Dataset excerpts:
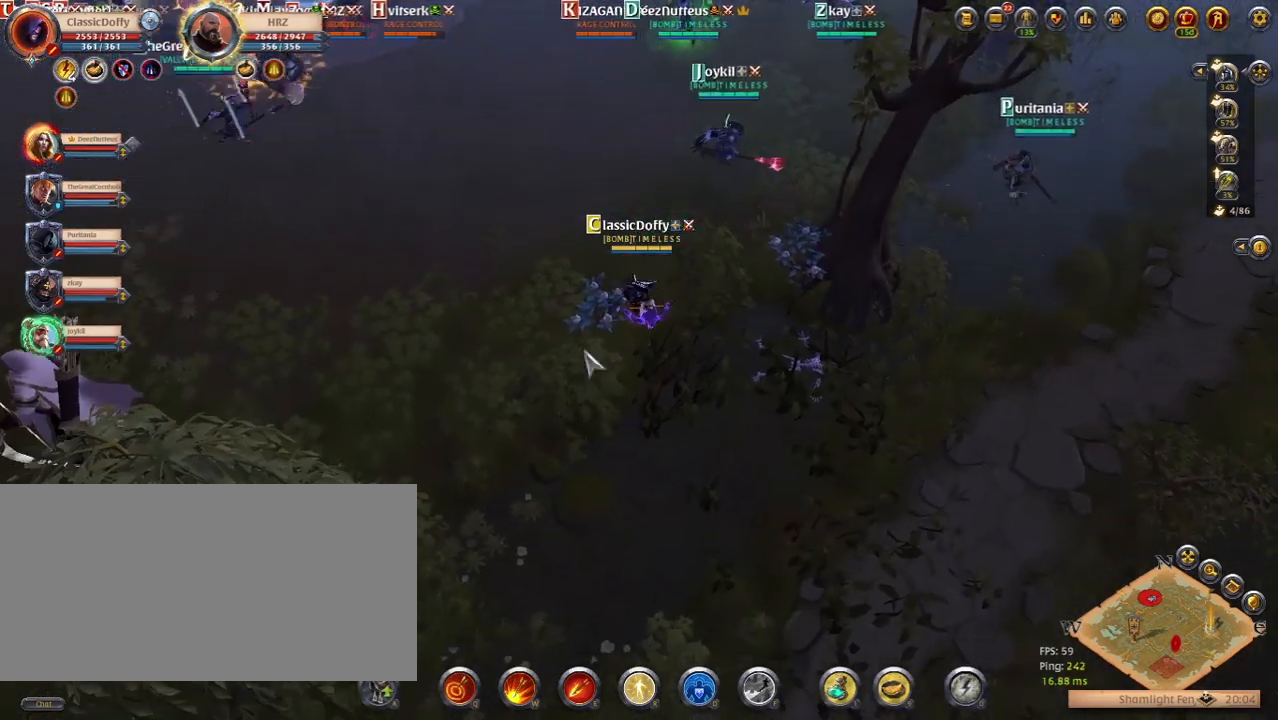
{"keys": [], "events": []}
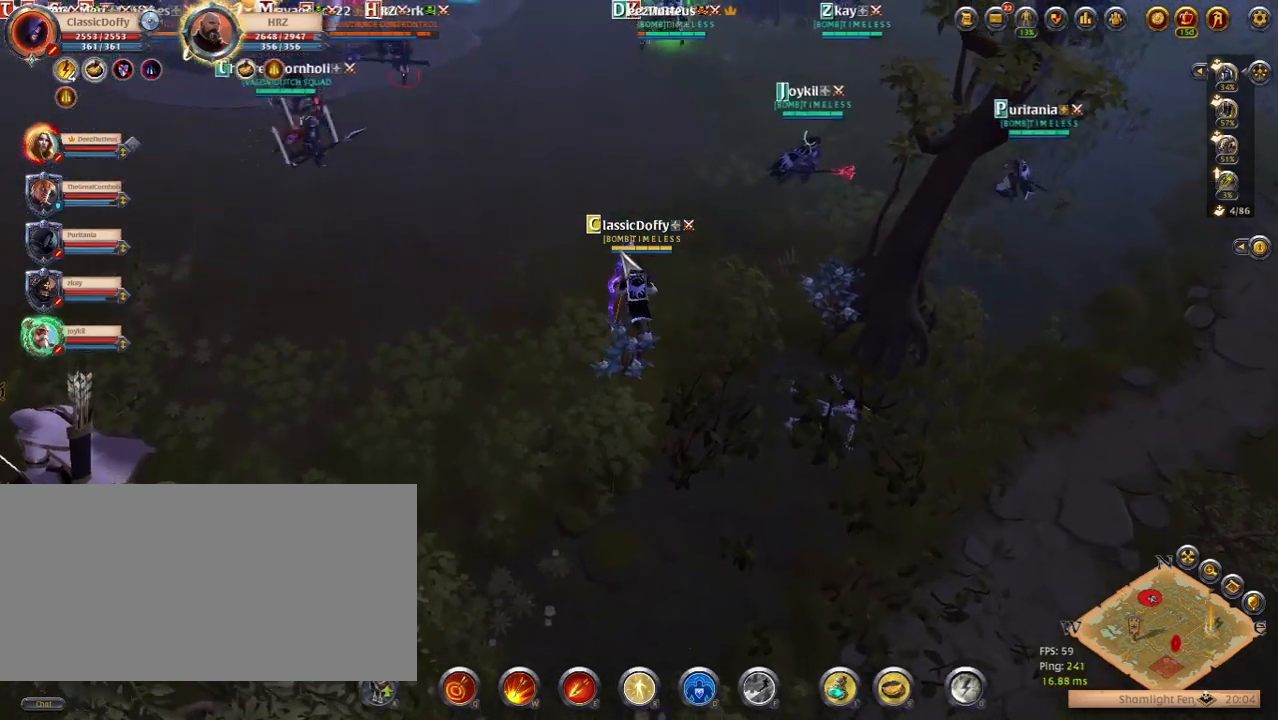
{"keys": [], "events": [[317, "q", "down"], [483, "q", "up"]]}
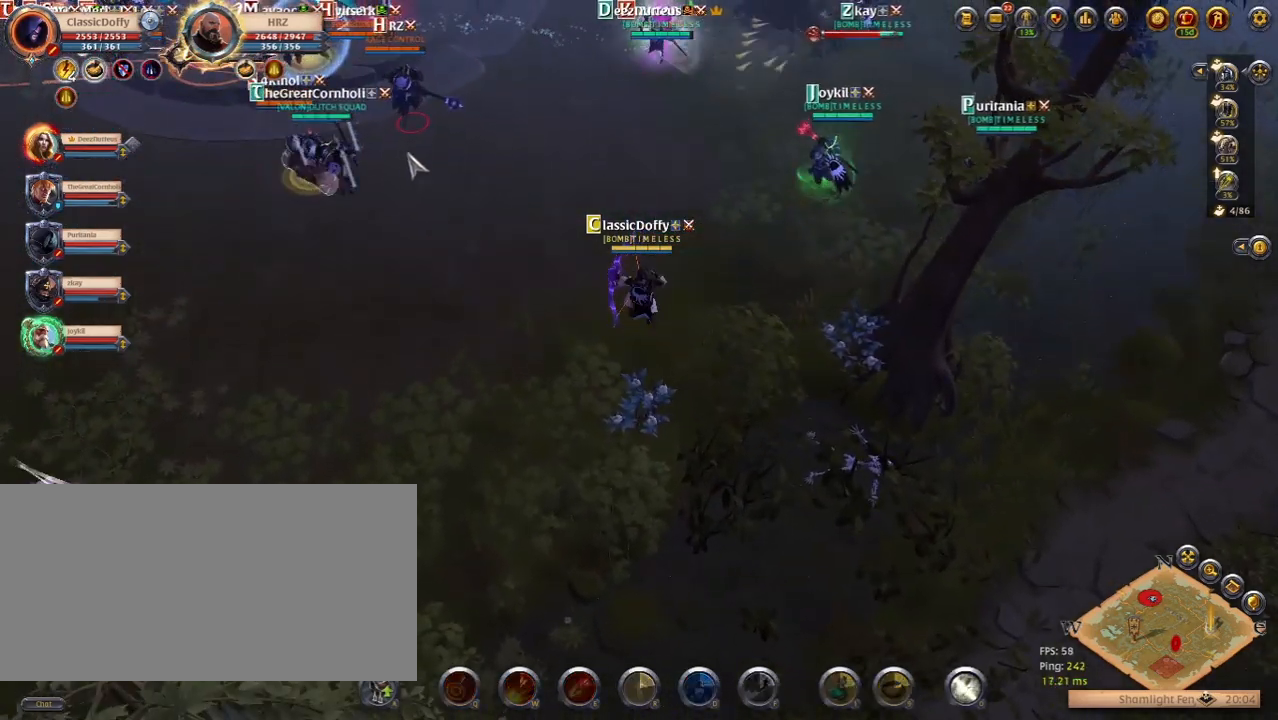
{"keys": ["z"], "events": [[350, "z", "down"]]}
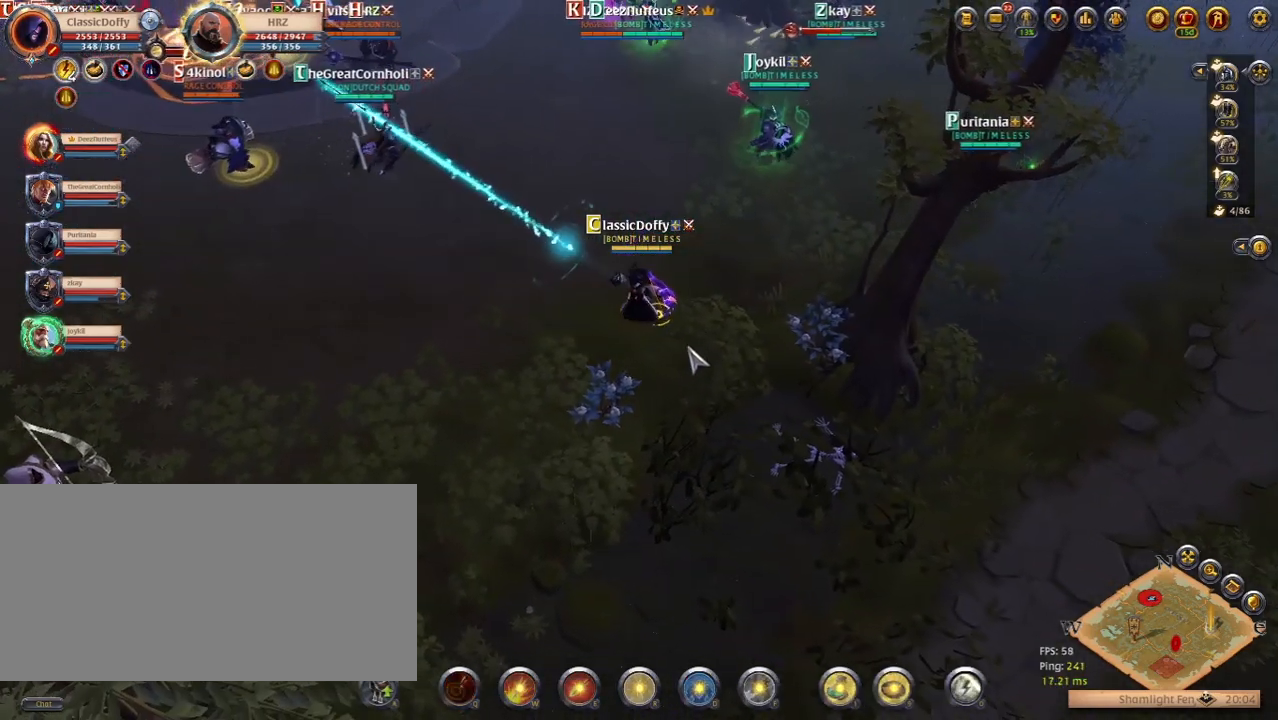
{"keys": [], "events": [[33, "z", "up"]]}
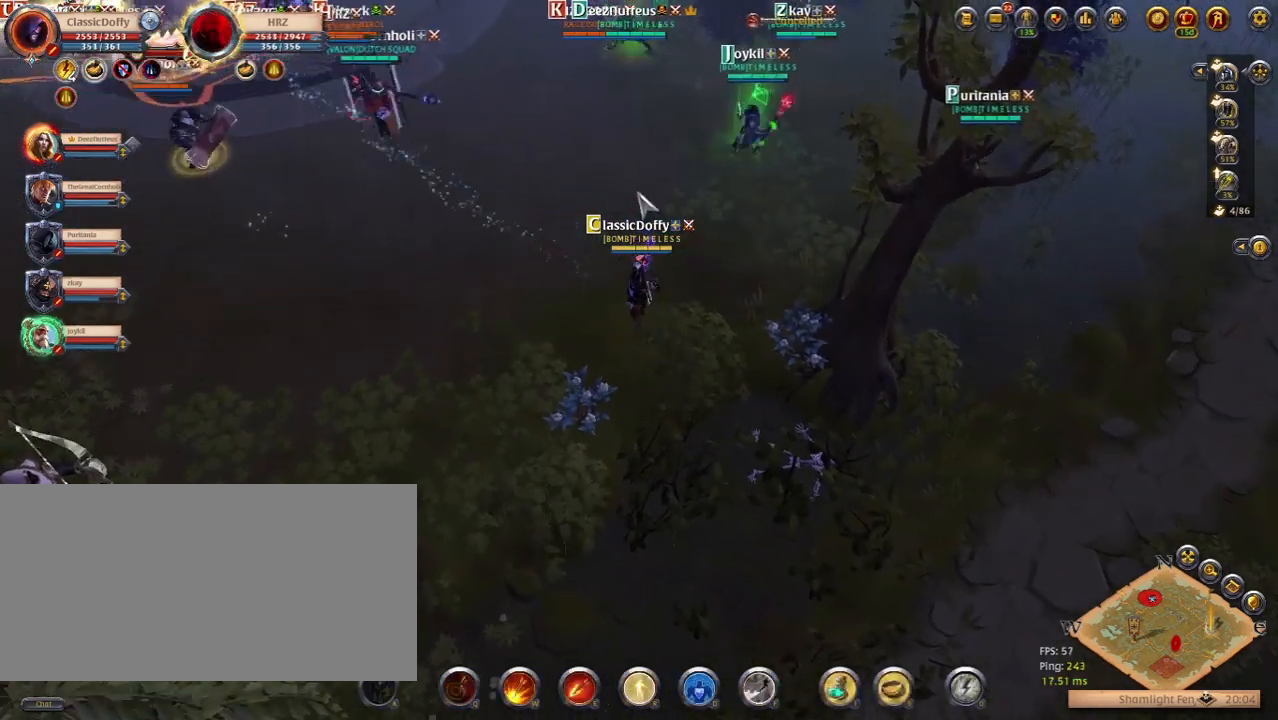
{"keys": ["w"], "events": [[483, "w", "down"]]}
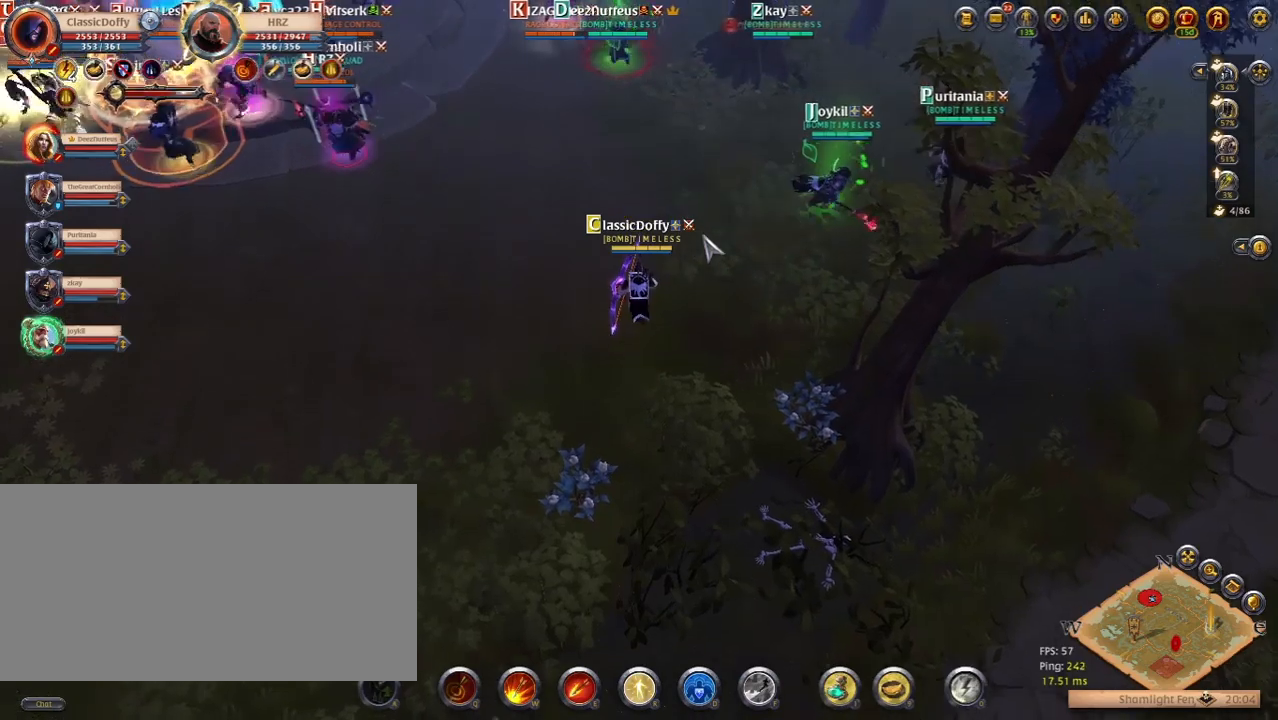
{"keys": [], "events": [[117, "w", "up"]]}
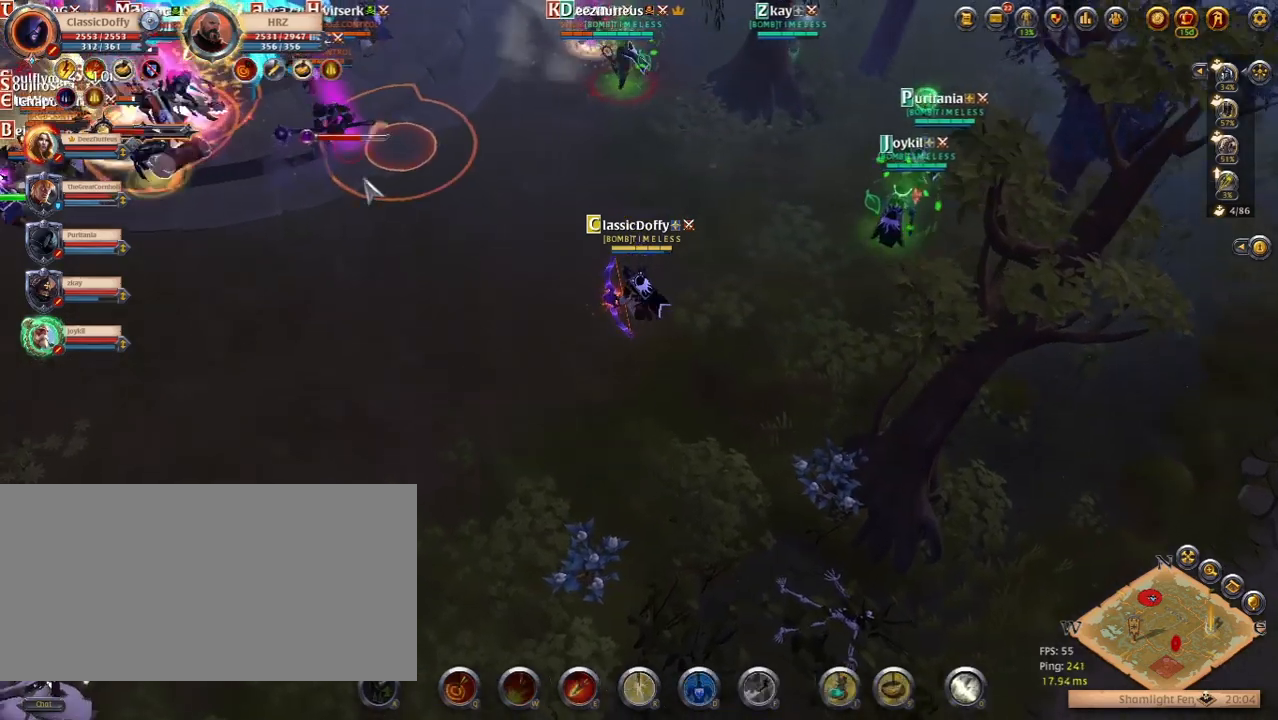
{"keys": [], "events": []}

Problem description: In your answer, repeat the material above in full, exactly, and without its pictures.

Exercise response:
{"keys": [], "events": []}
{"keys": [], "events": [[317, "q", "down"], [483, "q", "up"]]}
{"keys": ["z"], "events": [[350, "z", "down"]]}
{"keys": [], "events": [[33, "z", "up"]]}
{"keys": ["w"], "events": [[483, "w", "down"]]}
{"keys": [], "events": [[117, "w", "up"]]}
{"keys": [], "events": []}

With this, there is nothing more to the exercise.